Every single record needs to be restated word for word.
** Opening RECORDS PROVIDED block **
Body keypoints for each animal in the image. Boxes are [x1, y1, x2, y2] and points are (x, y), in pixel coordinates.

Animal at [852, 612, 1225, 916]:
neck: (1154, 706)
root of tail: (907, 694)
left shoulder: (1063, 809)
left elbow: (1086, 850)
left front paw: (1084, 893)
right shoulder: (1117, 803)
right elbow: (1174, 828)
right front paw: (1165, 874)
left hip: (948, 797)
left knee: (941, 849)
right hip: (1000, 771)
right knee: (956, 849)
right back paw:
** Closing RECORDS PROVIDED block **
### SOLUTION BELOW:
Body keypoints for each animal in the image. Boxes are [x1, y1, x2, y2] and points are (x, y), in pixel coordinates.

Animal at [852, 612, 1225, 916]:
neck: (1154, 706)
root of tail: (907, 694)
left shoulder: (1063, 809)
left elbow: (1086, 850)
left front paw: (1084, 893)
right shoulder: (1117, 803)
right elbow: (1174, 828)
right front paw: (1165, 874)
left hip: (948, 797)
left knee: (941, 849)
right hip: (1000, 771)
right knee: (956, 849)
right back paw:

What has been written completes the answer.